It’s never a good idea to leave exterior shading systems deployed during very windy conditions. Even with products like the FlexShade ZIP, which are designed to stay put in windy conditions, we stress that the product should not be in the open position during high winds.

However we were still interested to know just how much wind our ZIP design could take so we decided to conduct wind tunnel testing to find out.

At first we had some trouble finding a suitable location. Either the testing facilities we approached didn’t generate high enough wind speeds, or used a closed system that led to fears of damage from flying debris. Finally we found what we wanted at Florida International University’s (FIU) Wall of Wind (WOW), an open jet wind tunnel with an excellent reputation.

“We are the only North American manufacturer of zip systems to carry out such wind tunnel testing in North America,” said Clint Childress, LEED®AP, solar control solutions product manager for Draper. “We have set the bar for the industry to follow.”

We were very pleased with the results of the testing, and have prepared a white paper on the subject, which you can read here:

Solar control solutions product manager Clint Childress in front of the Wall of Wind.

When a shade system is being used outdoors it’s important that it be as resistant as possible to wind and weather. Draper’s FlexShade ZIP is often used to protect outdoor spaces from wind and insects. Its wind resistance comes from extruded aluminum side channels that incorporate plastic inner channels. Cushioning pads dampen fabric movement, and “zip” details attached to the fabric’s edges keep it in place.

Because the FlexShade ZIP is used in some especially windy areas of the world, Draper wanted to see how much wind the product could withstand.

“We wanted to understand the limits of our product better,” said Childress. “With exterior shading, end users and designers want to know the performance in the elements. The testing helps us know the limits and communicate that to potential customers.”

The Facility
For the testing, Draper used Florida International University’s (FIU) Wall of Wind (WOW). Other wind testing facilities couldn’t generate the wind speeds we wanted to observe, plus they recycled their air and were concerned about flying product pieces damaging their equipment. However, the FIU Wall of Wind is an open jet wind tunnel, capable of generating wind speeds of 150 mph at 10.5 feet above the ground.

The test shades were mounted to a metal support structure custom-built of 3” x 3” square steel tubing. Two different sizes of frames were provided to accommodate three different shade sizes.

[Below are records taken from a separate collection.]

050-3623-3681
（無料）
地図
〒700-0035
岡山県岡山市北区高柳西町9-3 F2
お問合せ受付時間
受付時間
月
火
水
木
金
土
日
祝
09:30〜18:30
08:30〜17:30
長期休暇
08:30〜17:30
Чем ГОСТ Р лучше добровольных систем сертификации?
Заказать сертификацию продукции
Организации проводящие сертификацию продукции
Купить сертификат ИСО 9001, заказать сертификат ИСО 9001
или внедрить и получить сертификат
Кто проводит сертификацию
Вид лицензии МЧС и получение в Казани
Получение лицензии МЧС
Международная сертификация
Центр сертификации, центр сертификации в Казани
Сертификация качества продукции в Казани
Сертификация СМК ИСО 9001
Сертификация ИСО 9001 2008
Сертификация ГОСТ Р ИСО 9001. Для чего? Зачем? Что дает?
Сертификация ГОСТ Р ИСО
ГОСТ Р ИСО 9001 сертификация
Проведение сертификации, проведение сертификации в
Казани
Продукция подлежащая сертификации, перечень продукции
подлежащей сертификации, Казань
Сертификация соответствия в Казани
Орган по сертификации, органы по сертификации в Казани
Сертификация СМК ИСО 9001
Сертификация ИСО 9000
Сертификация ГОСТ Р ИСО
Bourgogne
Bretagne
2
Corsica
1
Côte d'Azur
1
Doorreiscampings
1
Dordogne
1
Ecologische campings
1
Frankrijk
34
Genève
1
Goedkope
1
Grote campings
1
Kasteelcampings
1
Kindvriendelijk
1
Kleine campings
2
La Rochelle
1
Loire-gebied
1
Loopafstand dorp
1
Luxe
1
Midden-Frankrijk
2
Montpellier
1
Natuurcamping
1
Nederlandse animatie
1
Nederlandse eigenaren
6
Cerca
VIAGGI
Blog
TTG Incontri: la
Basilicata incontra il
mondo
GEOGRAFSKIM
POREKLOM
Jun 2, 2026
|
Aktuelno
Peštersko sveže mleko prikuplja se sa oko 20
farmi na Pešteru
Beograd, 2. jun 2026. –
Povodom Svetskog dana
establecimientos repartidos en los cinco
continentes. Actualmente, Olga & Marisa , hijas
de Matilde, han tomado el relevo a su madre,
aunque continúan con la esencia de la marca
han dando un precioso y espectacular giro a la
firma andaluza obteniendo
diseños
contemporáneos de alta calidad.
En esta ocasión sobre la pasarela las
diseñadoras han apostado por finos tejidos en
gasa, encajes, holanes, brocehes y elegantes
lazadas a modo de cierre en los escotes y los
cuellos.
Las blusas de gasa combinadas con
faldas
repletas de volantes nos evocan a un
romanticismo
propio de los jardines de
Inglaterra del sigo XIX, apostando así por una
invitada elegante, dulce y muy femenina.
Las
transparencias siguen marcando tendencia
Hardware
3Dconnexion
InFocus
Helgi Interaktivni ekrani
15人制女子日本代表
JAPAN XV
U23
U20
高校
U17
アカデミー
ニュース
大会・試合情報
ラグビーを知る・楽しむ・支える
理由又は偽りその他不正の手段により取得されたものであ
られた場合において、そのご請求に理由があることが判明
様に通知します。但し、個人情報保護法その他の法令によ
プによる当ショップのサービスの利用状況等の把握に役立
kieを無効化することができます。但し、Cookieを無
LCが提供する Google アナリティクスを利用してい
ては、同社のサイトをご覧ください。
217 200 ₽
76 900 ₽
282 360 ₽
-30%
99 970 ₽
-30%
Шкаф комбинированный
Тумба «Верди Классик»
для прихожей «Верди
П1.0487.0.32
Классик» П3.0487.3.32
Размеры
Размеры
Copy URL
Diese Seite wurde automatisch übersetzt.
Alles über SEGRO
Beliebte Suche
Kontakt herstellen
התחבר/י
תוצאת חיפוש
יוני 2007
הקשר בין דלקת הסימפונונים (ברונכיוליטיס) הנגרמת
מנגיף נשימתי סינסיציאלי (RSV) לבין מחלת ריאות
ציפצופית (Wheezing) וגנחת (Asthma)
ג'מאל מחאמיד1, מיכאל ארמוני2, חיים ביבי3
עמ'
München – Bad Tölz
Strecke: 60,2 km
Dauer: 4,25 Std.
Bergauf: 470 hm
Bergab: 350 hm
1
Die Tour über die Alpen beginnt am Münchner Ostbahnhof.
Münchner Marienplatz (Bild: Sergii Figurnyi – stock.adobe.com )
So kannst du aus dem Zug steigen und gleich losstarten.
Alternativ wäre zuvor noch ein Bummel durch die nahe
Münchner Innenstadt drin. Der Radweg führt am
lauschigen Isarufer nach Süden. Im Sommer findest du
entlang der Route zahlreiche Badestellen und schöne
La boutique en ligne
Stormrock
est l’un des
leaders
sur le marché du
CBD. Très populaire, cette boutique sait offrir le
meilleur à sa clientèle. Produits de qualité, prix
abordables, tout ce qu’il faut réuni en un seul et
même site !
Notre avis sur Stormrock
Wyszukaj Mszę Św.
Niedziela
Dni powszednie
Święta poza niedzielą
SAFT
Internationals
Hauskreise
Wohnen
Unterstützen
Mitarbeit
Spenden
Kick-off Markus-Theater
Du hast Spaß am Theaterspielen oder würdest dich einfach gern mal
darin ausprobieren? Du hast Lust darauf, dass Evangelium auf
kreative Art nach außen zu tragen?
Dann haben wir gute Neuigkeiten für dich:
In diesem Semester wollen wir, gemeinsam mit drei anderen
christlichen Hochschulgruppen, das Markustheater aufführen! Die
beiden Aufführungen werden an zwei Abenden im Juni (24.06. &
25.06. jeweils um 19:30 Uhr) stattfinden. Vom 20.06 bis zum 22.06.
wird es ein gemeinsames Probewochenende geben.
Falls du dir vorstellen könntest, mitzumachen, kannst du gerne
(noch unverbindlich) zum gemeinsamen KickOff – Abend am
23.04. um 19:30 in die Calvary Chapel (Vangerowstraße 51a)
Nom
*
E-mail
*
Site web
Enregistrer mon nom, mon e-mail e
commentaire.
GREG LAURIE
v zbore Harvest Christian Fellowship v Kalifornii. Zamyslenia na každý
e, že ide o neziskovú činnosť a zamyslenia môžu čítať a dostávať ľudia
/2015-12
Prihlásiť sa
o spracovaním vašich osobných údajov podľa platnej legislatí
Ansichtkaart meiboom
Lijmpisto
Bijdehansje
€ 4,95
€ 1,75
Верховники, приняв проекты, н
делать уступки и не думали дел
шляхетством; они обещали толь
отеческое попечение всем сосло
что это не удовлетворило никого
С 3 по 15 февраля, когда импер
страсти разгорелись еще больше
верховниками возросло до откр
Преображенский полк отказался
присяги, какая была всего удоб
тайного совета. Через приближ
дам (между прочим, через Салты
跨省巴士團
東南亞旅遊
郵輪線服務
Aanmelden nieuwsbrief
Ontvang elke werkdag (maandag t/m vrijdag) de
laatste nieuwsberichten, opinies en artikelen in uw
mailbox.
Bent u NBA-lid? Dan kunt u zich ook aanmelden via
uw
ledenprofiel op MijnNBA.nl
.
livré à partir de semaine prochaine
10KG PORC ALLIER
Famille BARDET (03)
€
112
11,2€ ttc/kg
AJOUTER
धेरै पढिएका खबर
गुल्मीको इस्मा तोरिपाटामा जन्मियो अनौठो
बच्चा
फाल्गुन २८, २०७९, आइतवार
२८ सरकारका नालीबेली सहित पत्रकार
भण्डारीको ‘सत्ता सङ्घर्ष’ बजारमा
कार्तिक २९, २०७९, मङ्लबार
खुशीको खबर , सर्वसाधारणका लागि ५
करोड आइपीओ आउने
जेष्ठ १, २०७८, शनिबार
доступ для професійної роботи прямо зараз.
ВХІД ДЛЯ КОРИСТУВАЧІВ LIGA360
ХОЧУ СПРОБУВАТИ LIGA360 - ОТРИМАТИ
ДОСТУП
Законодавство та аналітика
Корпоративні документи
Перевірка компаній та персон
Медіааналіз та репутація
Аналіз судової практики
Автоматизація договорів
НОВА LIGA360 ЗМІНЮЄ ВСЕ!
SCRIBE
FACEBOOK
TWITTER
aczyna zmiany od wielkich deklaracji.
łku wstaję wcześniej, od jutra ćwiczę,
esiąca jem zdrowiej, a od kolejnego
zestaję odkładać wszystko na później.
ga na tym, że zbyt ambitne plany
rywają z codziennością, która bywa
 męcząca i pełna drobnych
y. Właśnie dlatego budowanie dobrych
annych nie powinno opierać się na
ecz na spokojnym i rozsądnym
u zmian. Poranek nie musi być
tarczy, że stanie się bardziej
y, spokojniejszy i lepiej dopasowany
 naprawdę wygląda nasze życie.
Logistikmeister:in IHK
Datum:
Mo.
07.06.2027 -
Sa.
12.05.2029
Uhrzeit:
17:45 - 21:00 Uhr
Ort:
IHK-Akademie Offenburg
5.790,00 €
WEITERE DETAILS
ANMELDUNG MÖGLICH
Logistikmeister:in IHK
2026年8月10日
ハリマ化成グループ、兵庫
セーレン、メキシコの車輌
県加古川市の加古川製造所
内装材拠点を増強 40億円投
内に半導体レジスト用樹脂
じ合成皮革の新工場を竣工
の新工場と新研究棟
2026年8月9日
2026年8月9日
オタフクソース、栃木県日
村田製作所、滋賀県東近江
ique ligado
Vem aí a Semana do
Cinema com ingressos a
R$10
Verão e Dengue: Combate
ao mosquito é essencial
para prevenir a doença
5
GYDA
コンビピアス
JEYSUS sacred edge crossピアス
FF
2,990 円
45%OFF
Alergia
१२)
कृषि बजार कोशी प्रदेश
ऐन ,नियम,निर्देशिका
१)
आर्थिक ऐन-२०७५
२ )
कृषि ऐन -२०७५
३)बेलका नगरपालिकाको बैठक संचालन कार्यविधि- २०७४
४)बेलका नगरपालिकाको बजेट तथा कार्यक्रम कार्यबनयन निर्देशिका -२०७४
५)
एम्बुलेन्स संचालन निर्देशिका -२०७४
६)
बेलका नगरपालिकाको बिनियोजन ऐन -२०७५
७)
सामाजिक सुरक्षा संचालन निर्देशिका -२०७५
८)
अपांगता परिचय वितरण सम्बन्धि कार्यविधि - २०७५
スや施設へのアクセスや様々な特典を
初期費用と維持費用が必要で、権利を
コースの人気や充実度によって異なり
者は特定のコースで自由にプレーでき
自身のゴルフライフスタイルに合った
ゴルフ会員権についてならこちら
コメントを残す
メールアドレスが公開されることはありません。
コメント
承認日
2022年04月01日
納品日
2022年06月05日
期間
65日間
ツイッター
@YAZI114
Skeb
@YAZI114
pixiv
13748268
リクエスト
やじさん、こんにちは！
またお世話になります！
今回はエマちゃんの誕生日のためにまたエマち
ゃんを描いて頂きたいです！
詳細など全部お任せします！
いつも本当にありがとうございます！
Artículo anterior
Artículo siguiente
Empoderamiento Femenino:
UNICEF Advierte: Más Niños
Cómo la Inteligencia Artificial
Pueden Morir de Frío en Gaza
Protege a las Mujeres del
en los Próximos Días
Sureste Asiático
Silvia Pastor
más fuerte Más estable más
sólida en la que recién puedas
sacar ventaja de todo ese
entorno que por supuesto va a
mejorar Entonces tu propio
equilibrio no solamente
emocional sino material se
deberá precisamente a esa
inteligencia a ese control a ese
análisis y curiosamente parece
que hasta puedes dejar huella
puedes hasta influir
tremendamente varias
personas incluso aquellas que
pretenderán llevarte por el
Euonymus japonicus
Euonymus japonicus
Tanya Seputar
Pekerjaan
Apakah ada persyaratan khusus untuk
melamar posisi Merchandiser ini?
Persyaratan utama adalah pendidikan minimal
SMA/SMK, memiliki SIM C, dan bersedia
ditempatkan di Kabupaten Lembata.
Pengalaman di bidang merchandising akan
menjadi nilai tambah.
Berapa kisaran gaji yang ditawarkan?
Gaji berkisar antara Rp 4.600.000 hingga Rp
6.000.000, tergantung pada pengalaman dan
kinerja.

The three sizes tested were (width x height) 79-3/8″ x 56-13/16″, 100″ x 71-1/2″, and 126″ x 90″. For each size, fabrics with three different openness factors were used: Soltis B92, which is an opaque blackout fabric, and 3% and 10% Mermet E screen.

Test Procedure
According to the test report from FIU, “The WOW was configured to produce a wind profile representative of Open Terrain Exposure (ASCE 7 Exposure Category C).” That essentially means wind that would be experienced in flat, open ground with few obstructions.

Ten tests were conducted with the wind flowing perpendicular to the front of the shade and one with the flow perpendicular to the back side of the shade. The exterior shades were all in the fully down position (rolled-down to cover the entire opening that they are meant to enclose).

Testing started at low speeds and wind was increased at 5 mph increments. Each wind speed was held constant for one minute before being increased to the next level. This process was repeated for each shade until the unit or one of its components flew off, or until maximum wind speed was reached.

Based on our examination of the data from the tests, we are confident in the FlexShade ZIP’s ability to withstand wind speeds of up to 100 mph when in the down position.

But that’s not the whole story. Want to see how the testing came out? Click here to download a PDF copy of the complete white paper!

You can also watch a short video by clicking here!

Disclaimer
The work described above is of a research and experimental nature. The information provided herein has no warranty and no representations are made with respect to the work performed or that the outcome of such work is free from defects or errors. FLORIDA INTERNATIONAL UNIVERSITY (FIU) MAKES NO WARRANTY, WHETHER EXPRESSED OR IMPLIED, INCLUDING WITHOUT LIMITATION, WARRANTIES OF MERCHANTABILITY, FITNESS FOR A PURPOSE, OR THAT THE DELIVERY OR OPERATIONS OF THE SERVICES PROVIDED PURSUANT TO THIS REPORT ARE ERROR-FREE. NO STATEMENT CONTAINED IN THIS REPORT IS INTENDED TO PROVIDE OR PROVIDES ANY WARRANTY WHATSOEVER. Nothing in this report shall be construed to create rights or interests in any third party, nor may any third party rely in any way upon this report.

The work conducted by FIU shall not use or in any way promote or assert, as an endorsement or promotion in any way of any product or services described in this document.